Hal ini terungkap dalam rilis Walhi Jawa Timur yang menyebutkan bahwa SHM diterbitkan untuk reklamasi dan pembangunan kawasan ekonomi di wilayah tersebut.
Penelusuran Kompas.com menunjukkan bahwa kasus ini sudah berlangsung jauh sebelum temuan SHM Pagar Laut di Tangerang, Banten, serta temuan hak guna bangunan (HGB) di perairan Surabaya.
Ahmad Sidik, Ketua Rukun Tetangga (RT) Dusun Tapakerbau, mengungkapkan bahwa konflik antara warga dan pemerintah desa telah terjadi berulang kali akibat terbitnya SHM di atas pesisir dan laut tersebut.
"Rencana reklamasi dan pembangunan kawasan ekonomi di area pesisir ini diyakini akan mematikan mata pencarian warga di desa kami," ujar Sidik.
Ia menjelaskan bahwa penolakan terhadap kepemilikan SHM di wilayah pesisir sudah dimulai sejak tahun 2013.
Ketegangan antara warga dan pemerintah desa semakin meningkat, terutama ketika pemerintah desa mendatangkan alat berat berupa ekskavator untuk memasang pancang bambu di area pesisir yang telah memiliki SHM.
Sidik mengingat peristiwa pada 14 April 2023, di mana warga yang tergabung dalam Gerakan Masyarakat Tolak Reklamasi (Gema Aksi) terpaksa turun ke pantai untuk mengusir ekskavator yang mulai beroperasi.
Pada 5 Mei 2023, empat warga yang menolak reklamasi dipanggil penyidik Polres Sumenep setelah dilaporkan karena diduga menghalang-halangi pembangunan reklamasi.
Terbaru, Pemerintah Desa melalui kuasa hukumnya kembali melayangkan surat pemberitahuan bahwa reklamasi akan dilaksanakan pada Selasa (21/1/2025) pukul 09.00 WIB.
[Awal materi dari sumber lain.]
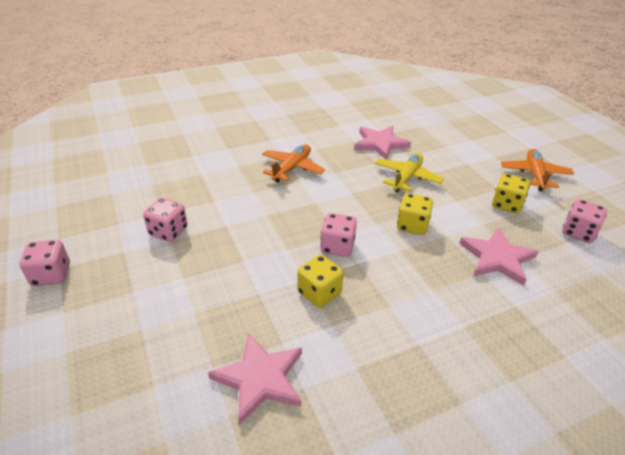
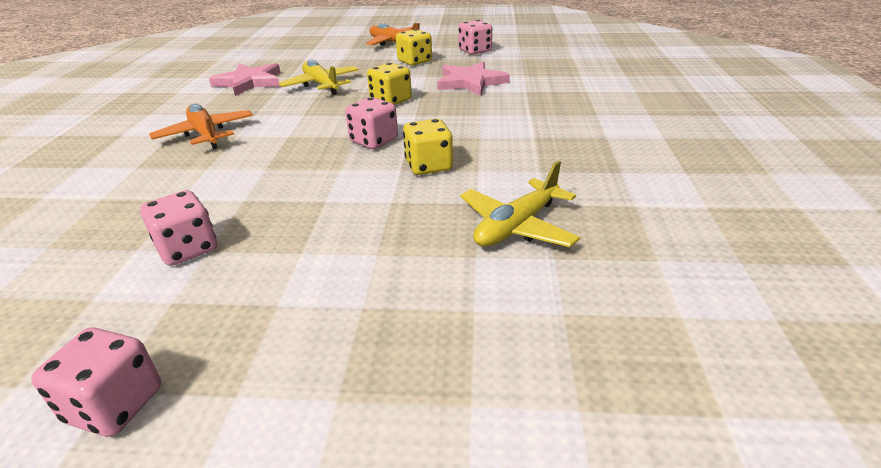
camera: 60 degrees left, 5 degrees down
pink star [208,333,302,425] -> yellow plane [460,161,580,247]

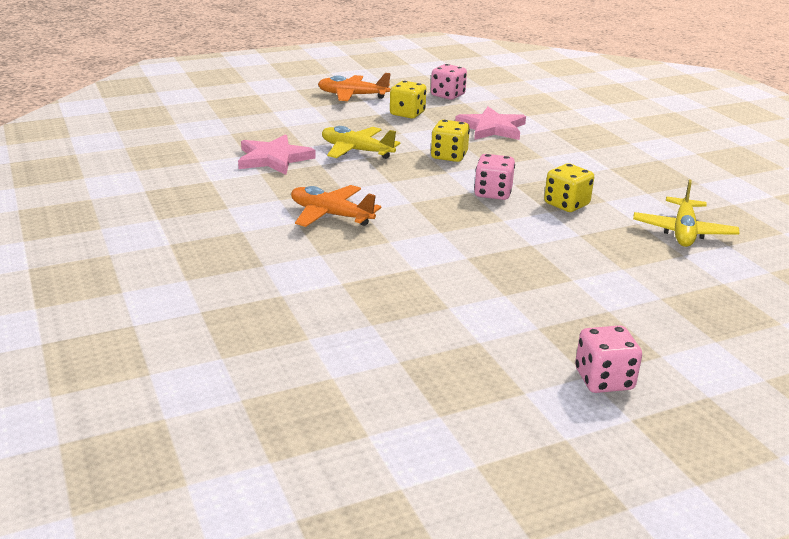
camera: 30 degrees left, 5 degrees down
pink dice [140,190,217,266] -> none

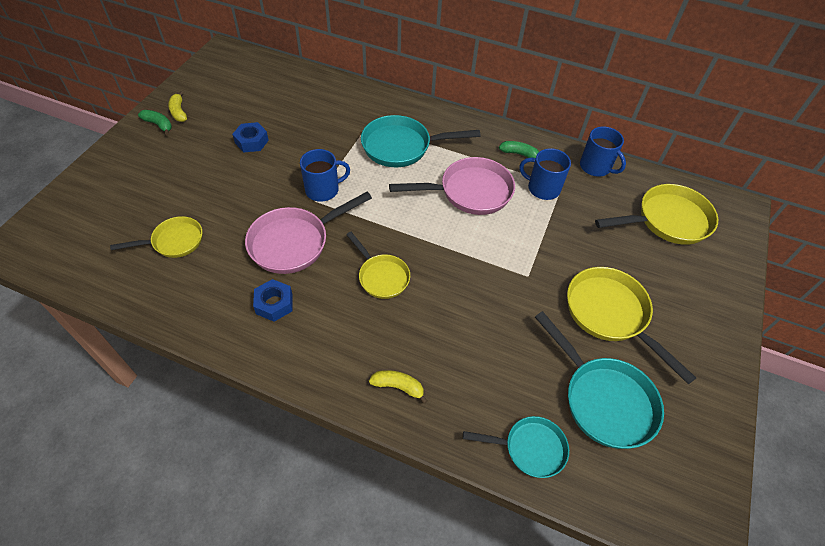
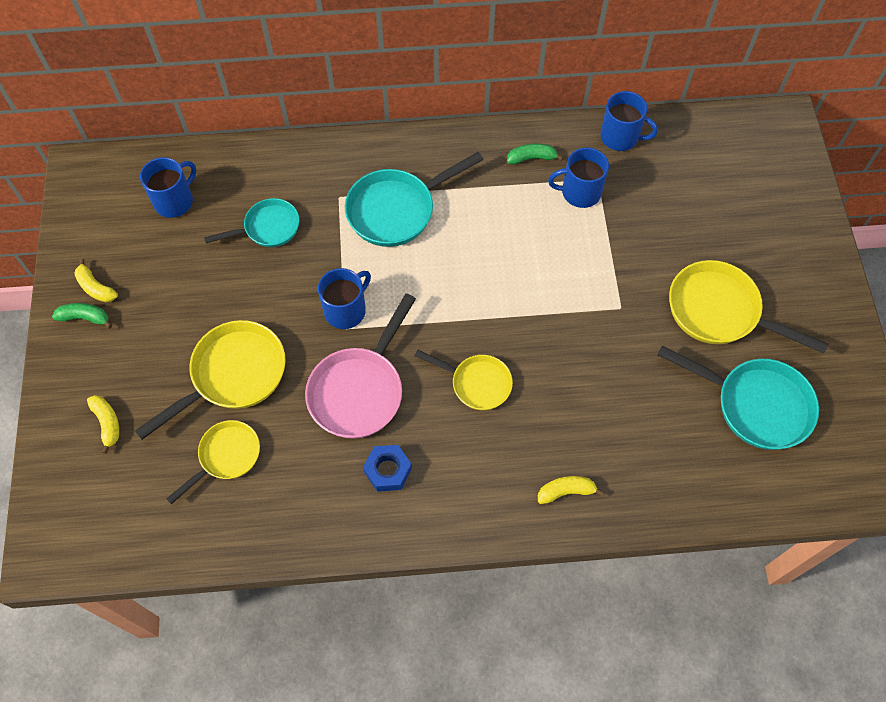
camera: 25 degrees left, 10 degrees up
blue nut [232,122,269,152] -> none
pink pan [389,157,515,215] -> none
turquoise pan [463,416,569,478] -> turquoise pan moved to [204,198,299,247]
yellow pan [595,184,718,245] -> yellow pan moved to [135,320,286,440]
none -> yellow banana [87,395,119,454]
none -> blue mug [140,157,196,218]

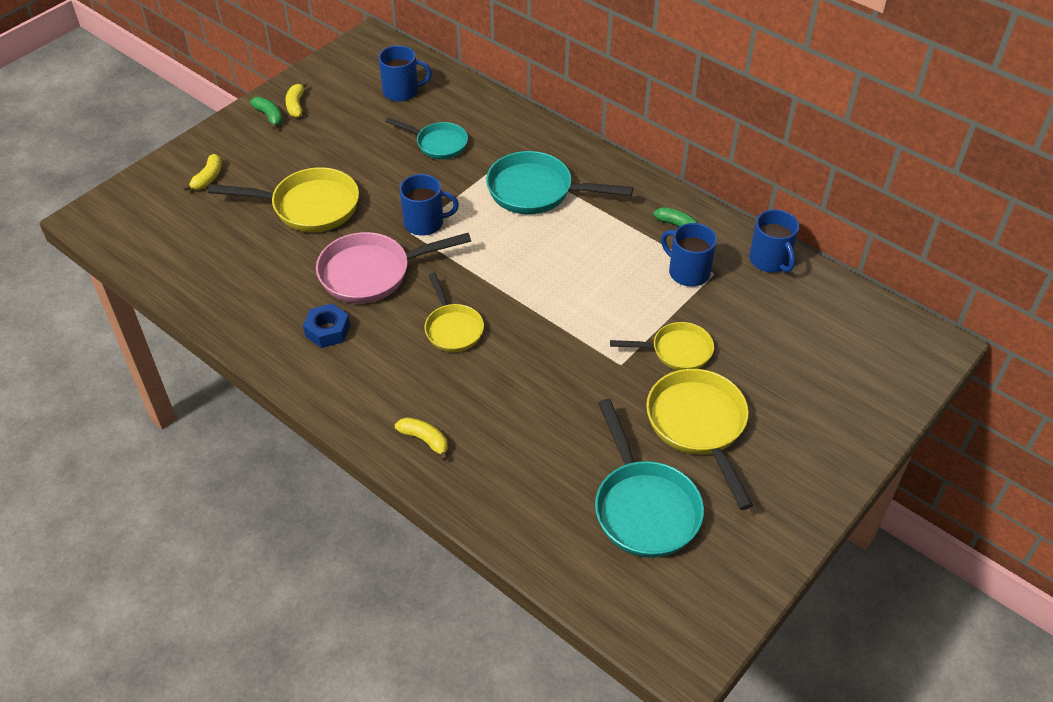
camera: 45 degrees right, 15 degrees down
yellow pan [166,420,260,504] -> yellow pan moved to [610,322,714,370]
Namun, rencana tersebut batal dan warga tetap bersiaga di sekitar pesisir pantai.
Kepala Kantor Wilayah Badan Pertanahan Nasional (BPN) Kabupaten Sumenep, Mateus Joko Slamito, menolak memberikan tanggapan terkait polemik antara warga dan pemilik SHM.
"Terkait itu biar menjadi tanggung jawab aparat penegak hukum (APH)," katanya saat dikonfirmasi Kompas.com pada Kamis (23/1/2025).
Meski demikian, sesuai instruksi Kanwil BPN Jawa Timur, pihaknya akan segera melakukan inventarisasi ulang atas temuan lahan seluas 20 hektar yang telah memiliki SHM.
"Kami diminta untuk melakukan inventarisasi ulang oleh Kanwil BPN Jawa Timur," ujar Mateus.
Saat ini, Kanwil BPN Sumenep telah membentuk tim untuk melakukan inventarisasi data digital dan warkah wilayah di Desa Gersik Putih, yang selama ini menjadi sumber polemik.
Mateus menegaskan pentingnya warkah tanah sebagai dasar untuk mendaftarkan bidang tanah.
"Dengan warkah tersebut, akan diketahui apakah wilayah yang memiliki SHM adalah daratan yang terdampak abrasi atau memang pesisir pantai," terangnya.
Kanwil BPN Sumenep menargetkan inventarisasi tersebut rampung dalam satu minggu ke depan dan akan melaporkan hasilnya ke Kanwil BPN Jawa Timur.
"Kami upayakan secepatnya, maksimal satu minggu," janji Mateus.